**Instructions to follow:** Word for word, restate the entries below, but exclude the images.

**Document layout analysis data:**
::::::::::

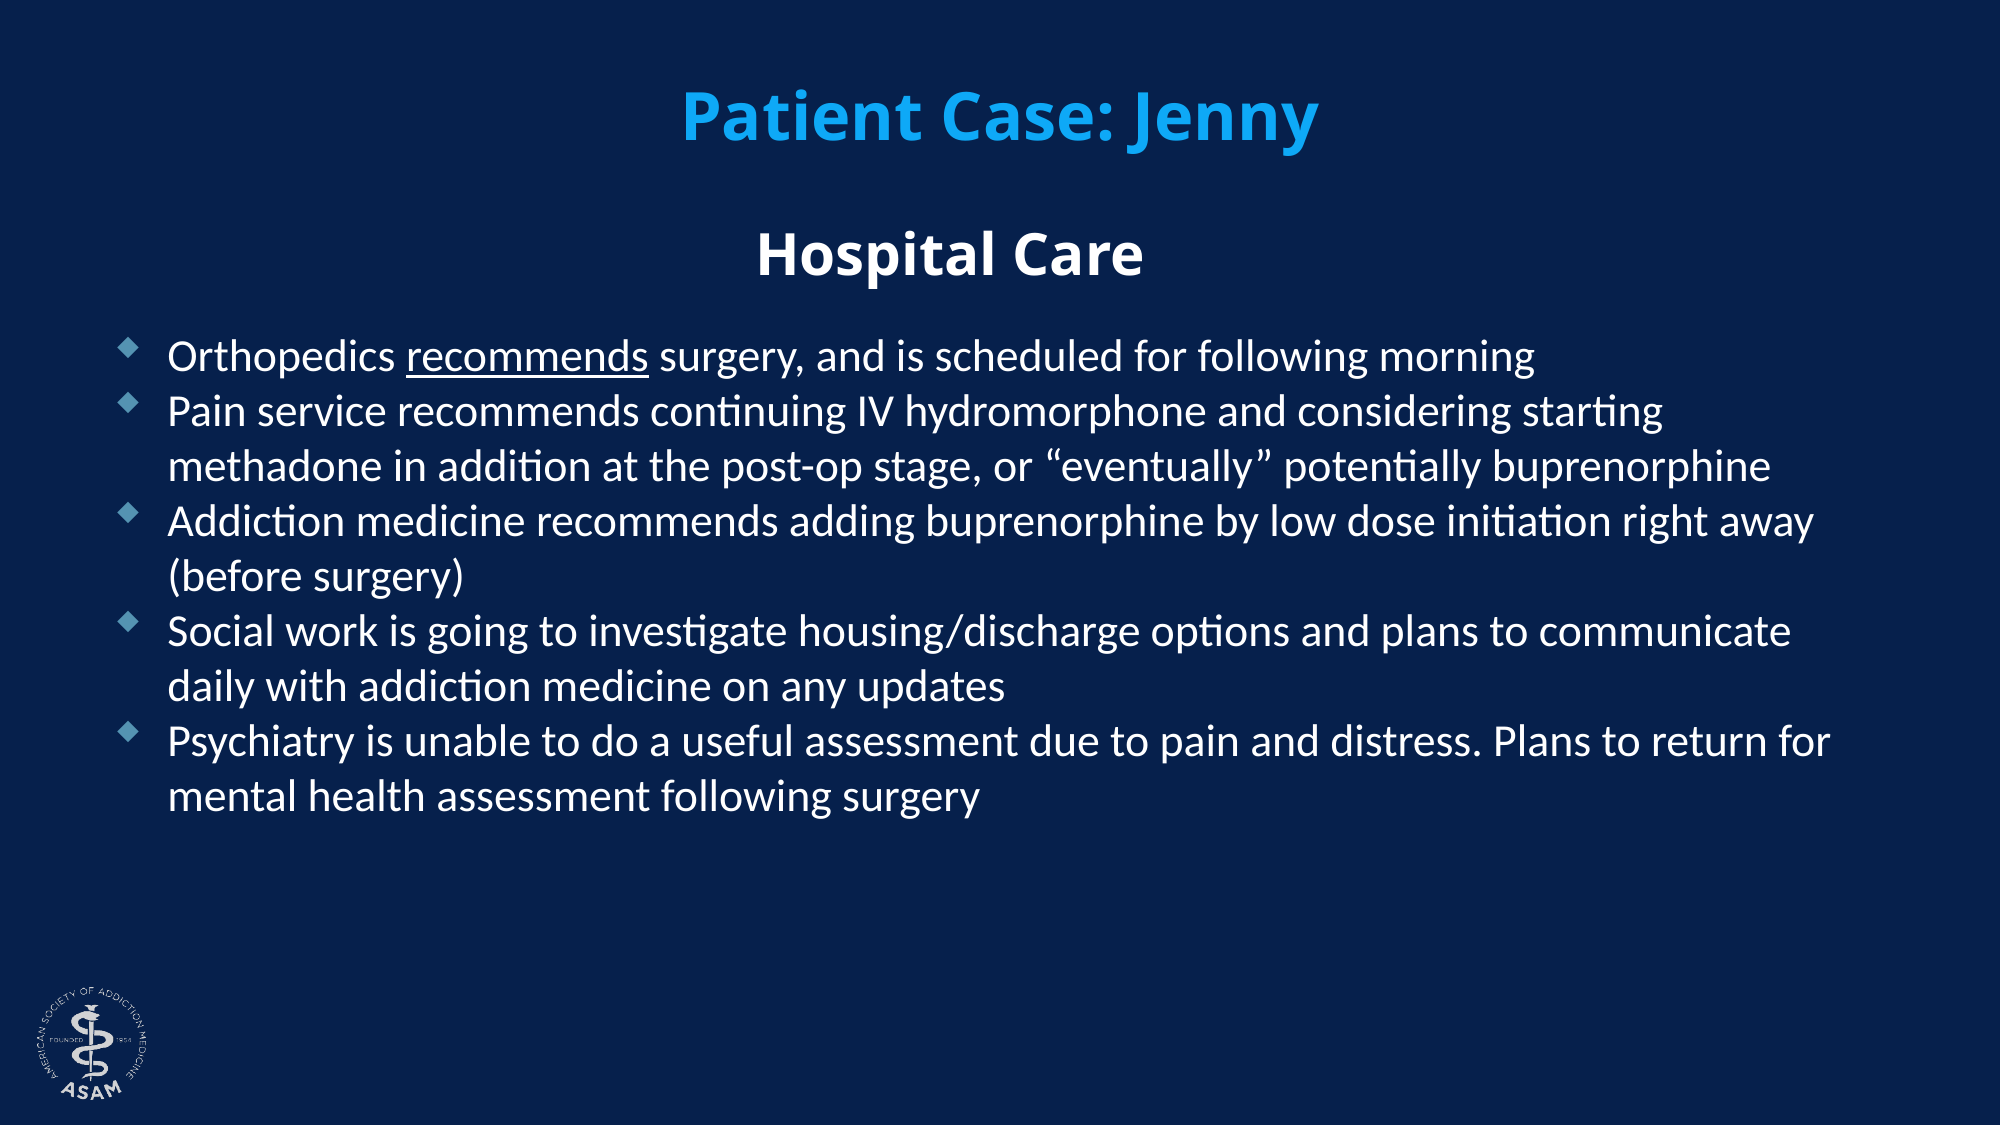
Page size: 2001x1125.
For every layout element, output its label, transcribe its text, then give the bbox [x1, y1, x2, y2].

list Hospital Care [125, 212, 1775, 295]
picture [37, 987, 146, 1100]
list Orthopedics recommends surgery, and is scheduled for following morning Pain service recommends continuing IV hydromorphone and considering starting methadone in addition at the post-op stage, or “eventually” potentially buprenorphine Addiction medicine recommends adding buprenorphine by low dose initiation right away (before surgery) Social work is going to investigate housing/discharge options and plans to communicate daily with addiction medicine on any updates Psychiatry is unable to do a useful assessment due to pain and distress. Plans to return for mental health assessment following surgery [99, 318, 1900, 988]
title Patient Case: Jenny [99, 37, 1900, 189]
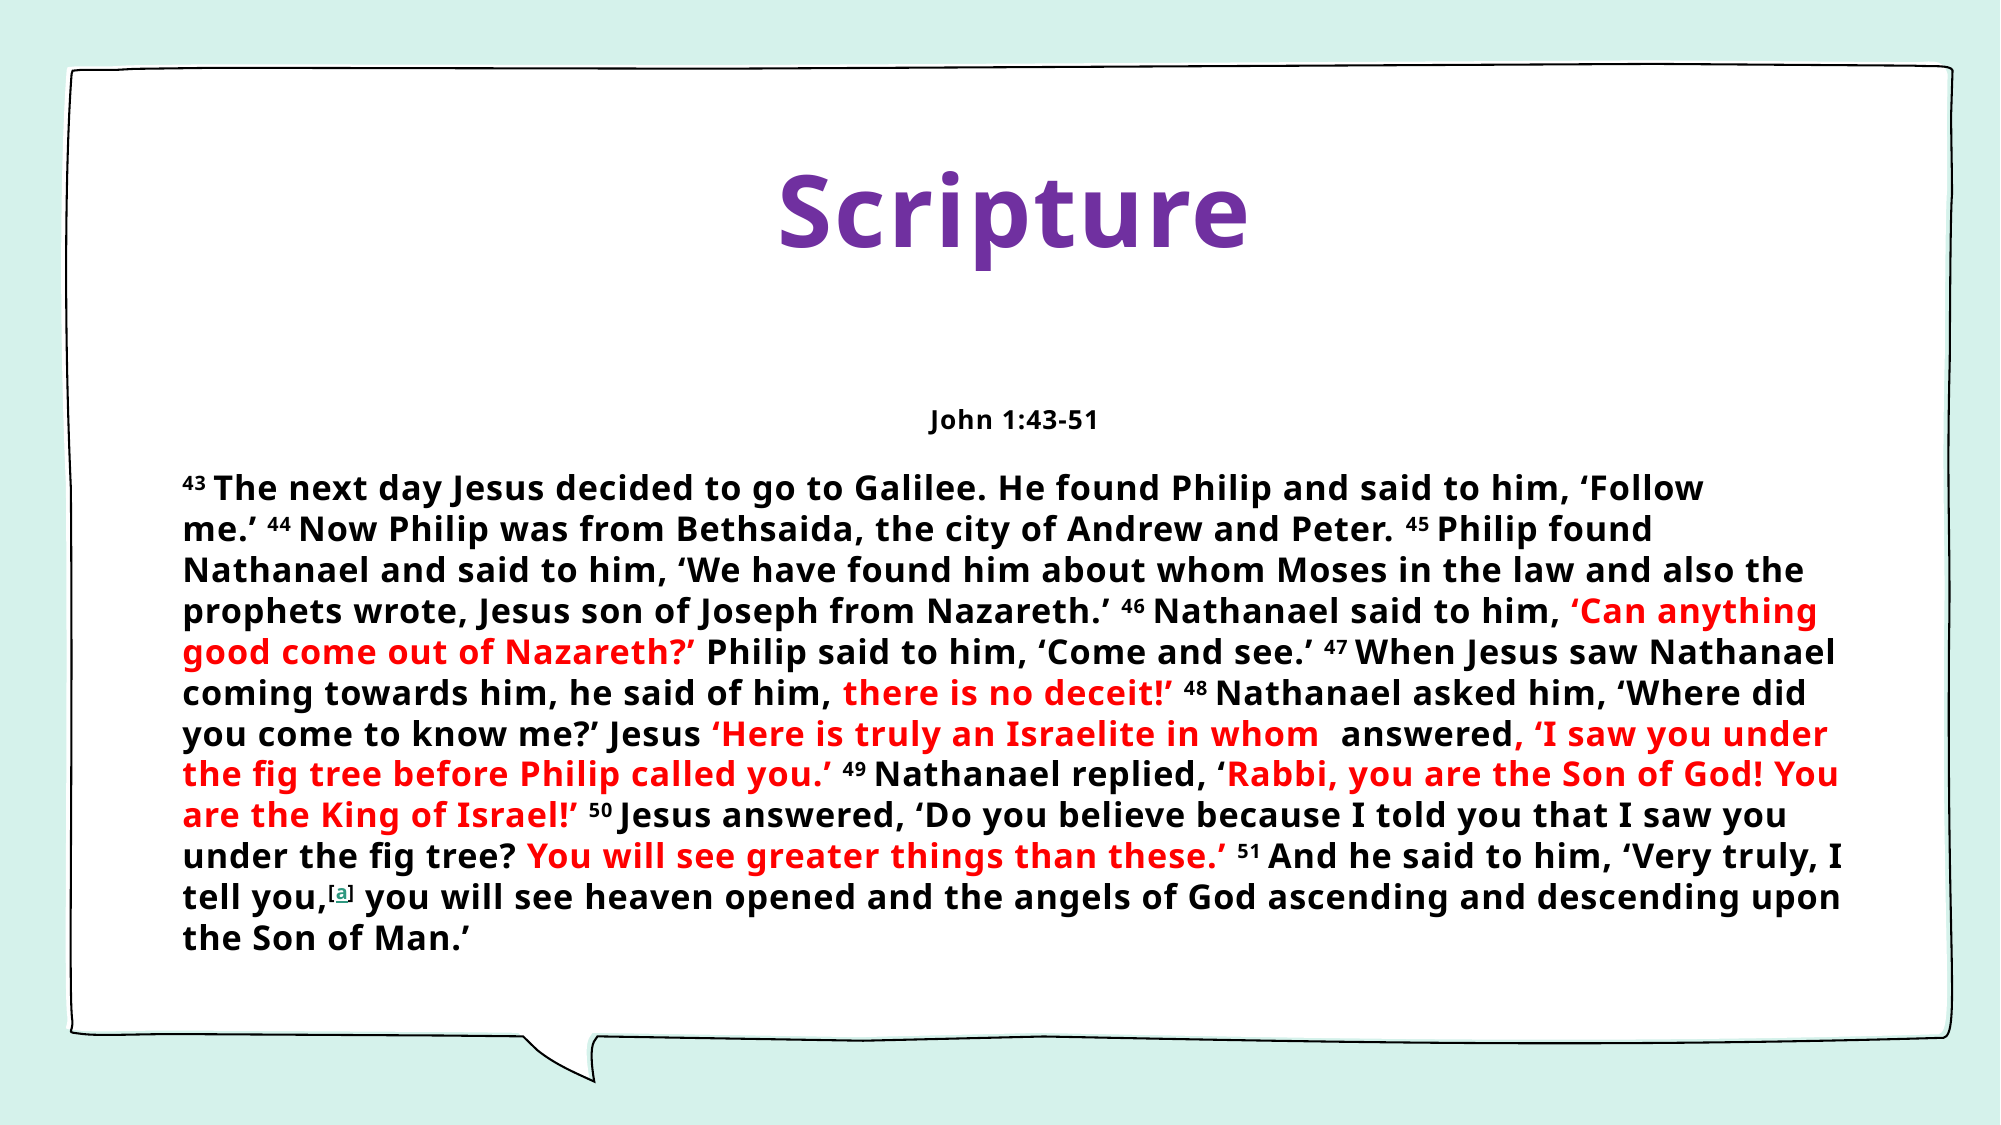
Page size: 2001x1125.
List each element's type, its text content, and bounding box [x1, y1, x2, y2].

::::::::::

**Solved exercise:**
Page size: 2001x1125.
For every layout element, output its label, transcribe its text, then give the bbox [x1, y1, x2, y2].

list Hospital Care [125, 212, 1775, 295]
picture [37, 987, 146, 1100]
list Orthopedics recommends surgery, and is scheduled for following morning Pain service recommends continuing IV hydromorphone and considering starting methadone in addition at the post-op stage, or “eventually” potentially buprenorphine Addiction medicine recommends adding buprenorphine by low dose initiation right away (before surgery) Social work is going to investigate housing/discharge options and plans to communicate daily with addiction medicine on any updates Psychiatry is unable to do a useful assessment due to pain and distress. Plans to return for mental health assessment following surgery [99, 318, 1900, 988]
title Patient Case: Jenny [99, 37, 1900, 189]
Page size: 2001x1125.
List each element's type, its text content, and bounding box [x1, y1, x2, y2].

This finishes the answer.